Prova ne sia la Convenzione Europea del Paesaggio adottata dal Comitato dei Ministri del Consiglio d'Europa il 19 luglio del 2000, la cui filosofia ispiratrice è appunto basata sulla dichiarata sostituzione del paesaggio al territorio e all'ambiente come ambito per l'applicazione di politiche di salvaguardia, riqualificazione, gestione e progettazione all'interno dei singoli Stati. Il problema al riguardo consiste nel fatto che l'idea di paesaggio si fonda sul concetto di equilibrio, di armonia, sulla pacifica coesistenza degli elementi e sulla coerenza dei loro rapporti. Al contrario oggi l'ambiente è sottoposto a pratiche sempre più squilibranti, violente e distruttive che si traducono in effetti disastrosi. Si pensi soltanto alla crescente scarsità delle fonti energetiche e insieme ai sempre più evidenti cambiamenti climatici: entrambi sono dovuti alla globalizzazione, che per il momento non è nient'altro che l'estensione all'intero pianeta della rivoluzione industriale iniziata in Inghilterra un paio di secoli fa, e fondata sull'uso di combustibile fossile. Come dunque pensare il collasso, la crisi, il disastro? Aveva ragione Gregory Bateson: l'ecologia è qualcosa che prima di tutto riguarda la nostra mente, i modelli di pensiero con cui tentiamo di venire a patti con il mondo. E oggi abbiamo un disperato ed urgente bisogno di modelli nuovi.

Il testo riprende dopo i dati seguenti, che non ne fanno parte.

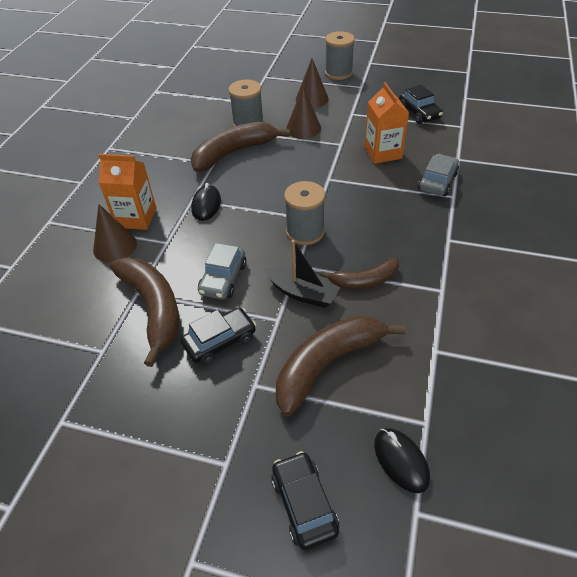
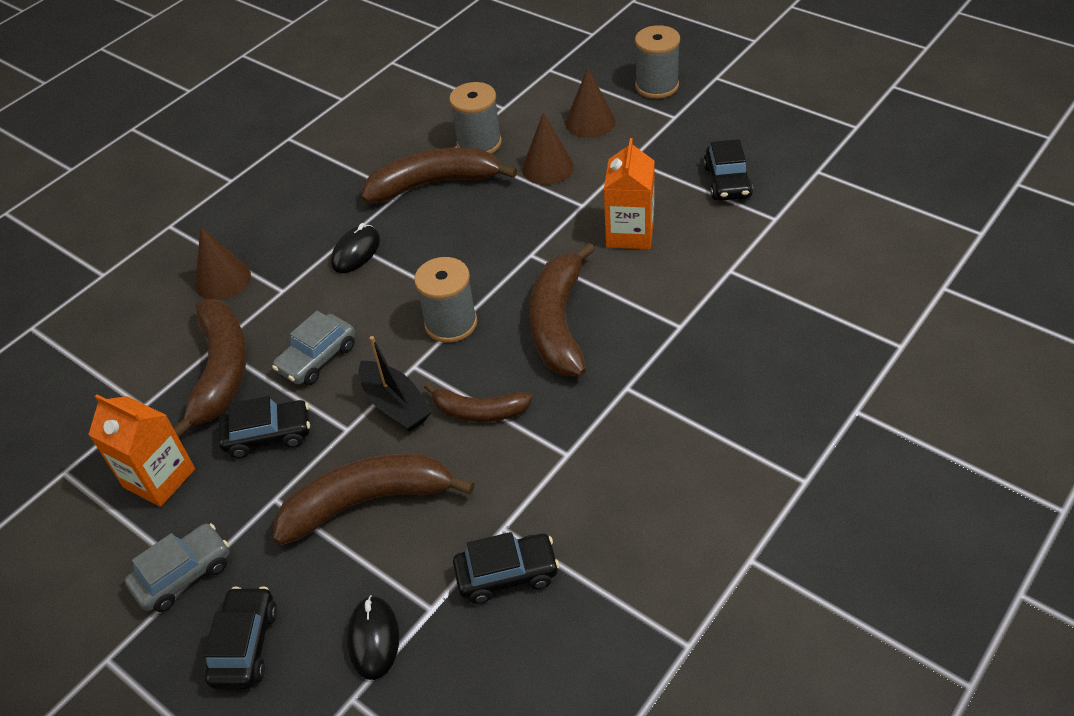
camera: 25 degrees right, 0 degrees up
orange carton [99,154,156,230] -> orange carton moved to [88,394,195,507]
grey car [418,154,459,196] -> grey car moved to [125,523,229,612]
none -> black car [453,532,559,604]
none -> brown banana [529,243,595,376]

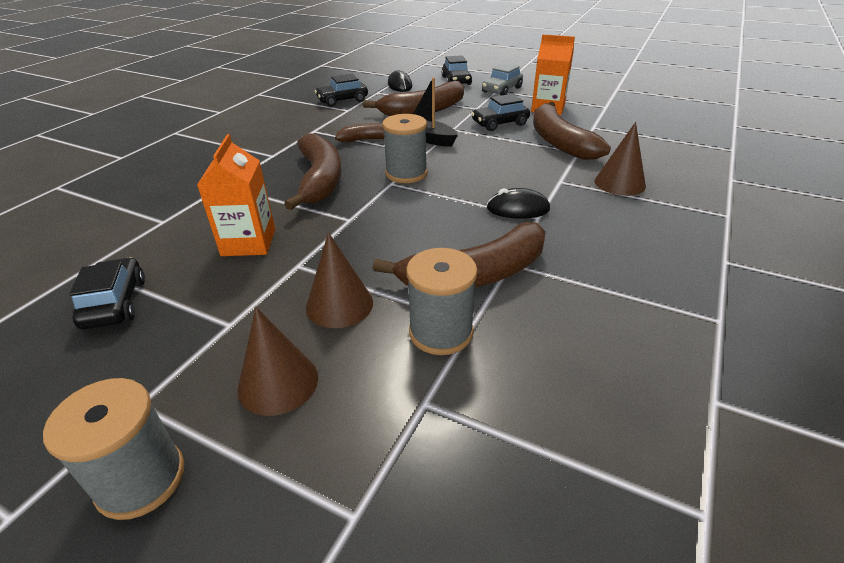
camera: 165 degrees right, 10 degrees down
grey car [272,311,355,385] -> none
black mouse [331,223,380,273] -> black mouse turned 75 degrees clockwise [487,188,550,219]

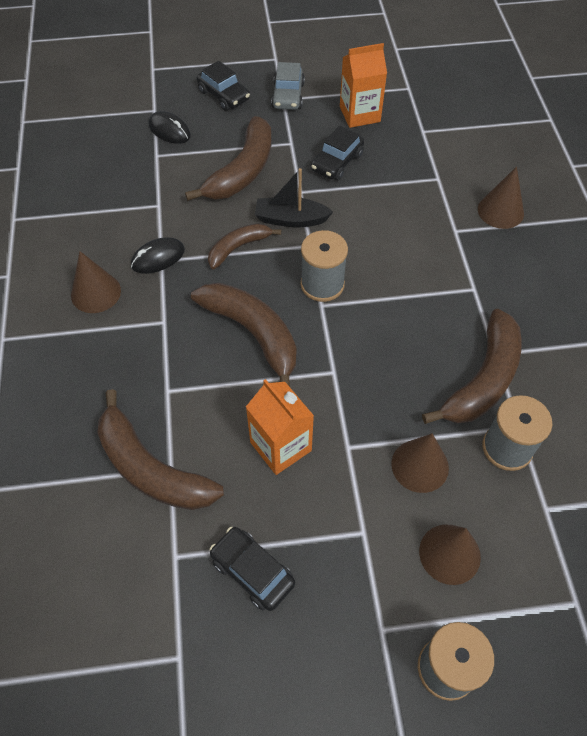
camera: 35 degrees left, 20 degrees up
black car [315,74,368,107] -> none
black mouse [487,188,550,219] -> black mouse moved to [131,237,185,274]
brown banana [533,102,611,160] -> brown banana moved to [97,389,224,510]
none -> brown cone [71,251,121,313]

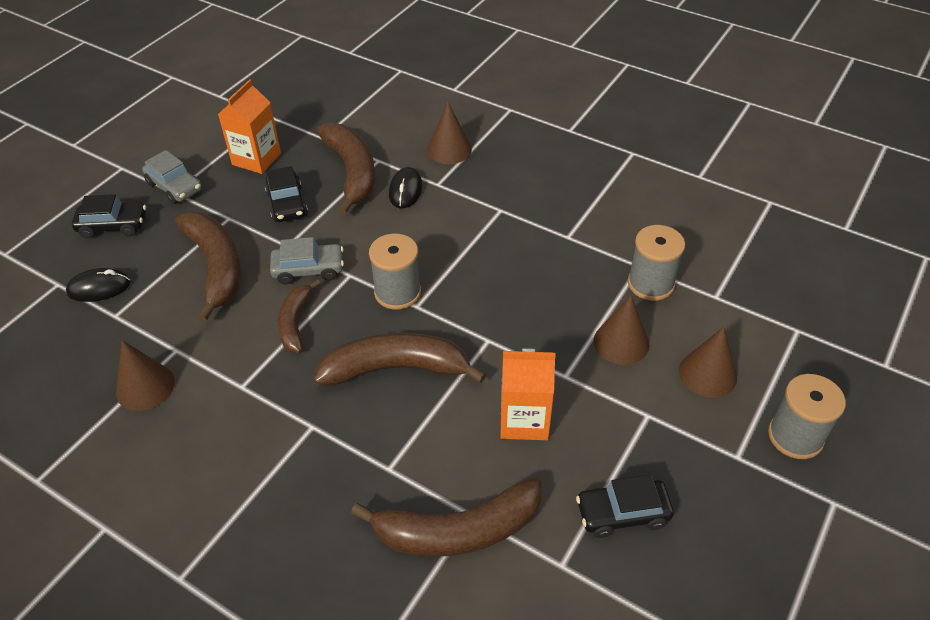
camera: 50 degrees left, 10 degrees down
brown cone [71,251,121,313] -> brown cone moved to [116,340,175,411]
black mouse [131,237,185,274] -> black mouse moved to [389,167,423,209]
black boat [255,168,333,227] -> grey car [270,237,344,284]
brown banana [422,309,522,424] -> brown banana moved to [316,122,375,215]

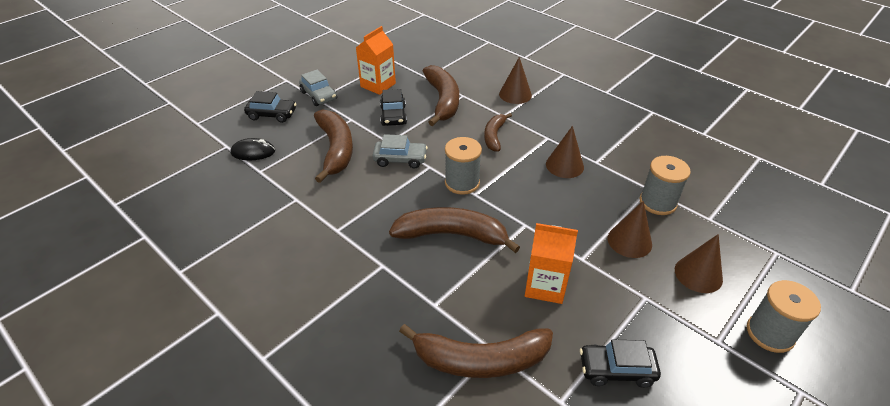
camera: 10 degrees right, 5 degrees down
brown cone [116,340,175,411] -> brown cone moved to [546,126,584,178]
brown banana [277,279,320,353] -> brown banana moved to [484,113,512,152]
black mouse [389,167,423,209] -> none

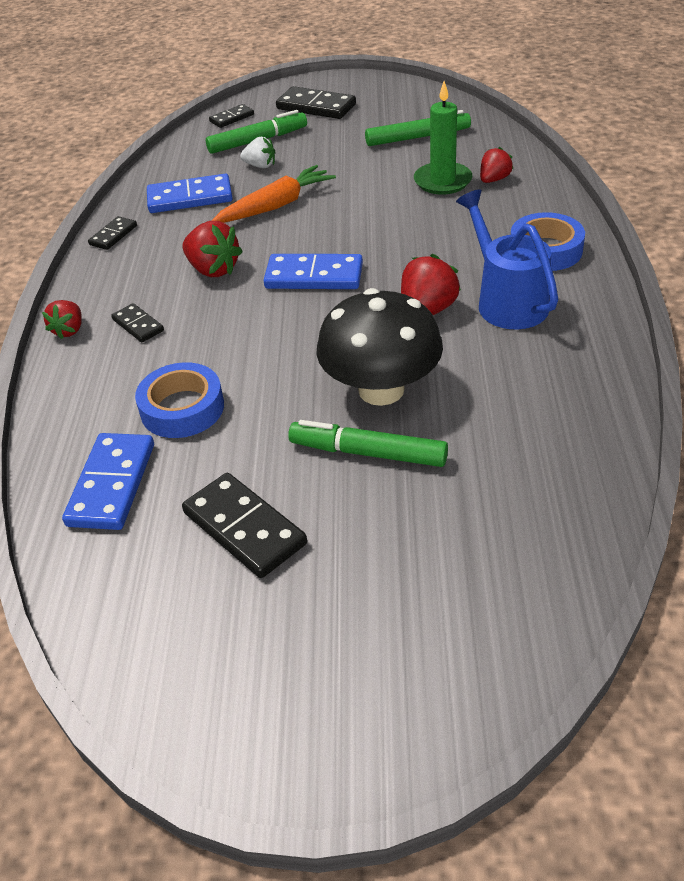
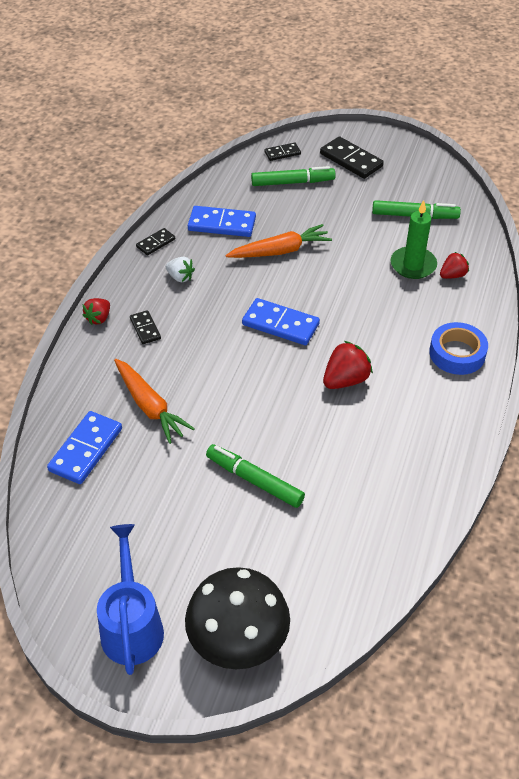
camera: 15 degrees right, 5 degrees up
blue tape [135,362,224,438] -> orange carrot [114,359,195,444]
red strawberry [182,221,243,277] -> none
black domino [182,473,307,578] -> none
white strawberry [240,137,275,168] -> white strawberry moved to [166,256,195,283]
black mushroom [316,288,443,406] -> black mushroom moved to [185,567,290,669]
blue watering can [456,189,559,329] -> blue watering can moved to [97,524,164,675]

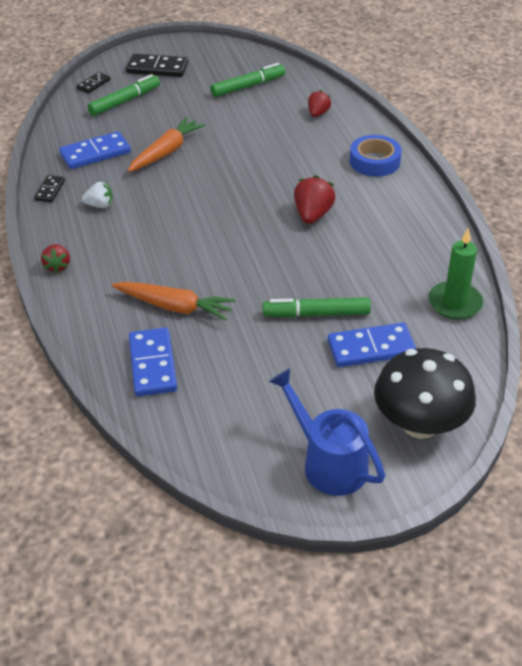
camera: 35 degrees left, 5 degrees down
black domino [130,310,161,344] -> none
blue domino [242,298,320,345] -> blue domino moved to [328,323,416,367]
green candle [390,200,437,279] -> green candle moved to [428,228,483,319]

Il testo riassume la lectio magistralis svolta nell'ambito delle manifestazioni di Scienza e Ambiente, nell'aula absidale di Santa Lucia a Bologna. Al termine di due ore di rara intensità culturale, Franco Farinelli - allievo di Lucio Gambi - ha discusso coi presenti riprendendo i suoi rilievi alla Convenzione Europea del Paesaggio (punto di riferimento ormai acriticamente generalizzato delle attuali legislazioni in materia). In essa la sostituzione del "territorio" col "paesaggio" rimanda ad una valenza ideologica pericolosa che espunge la politica delle relazioni e della realtà a favore dell'estetica e della percezione individuale. In questo rovesciamento assoluto rispetto ad Humboldt (e a Kant...), il modello del paesaggio appare 'debole' dal punto di vista cognitivo, in quanto non adeguato ad interpretare e quindi anche a fornirci strumenti contro le alterazioni dell'ambiente e i disastri sul territorio.
Al termine, un'esortazione per tutti: " Il maggiore pericolo per la sopravvivenza dell'umanità sta nella nostra mancanza di coraggio di pensare cose nuove. Ci vuole rigore, fantasia...insomma quello che una volta si chiamava passione."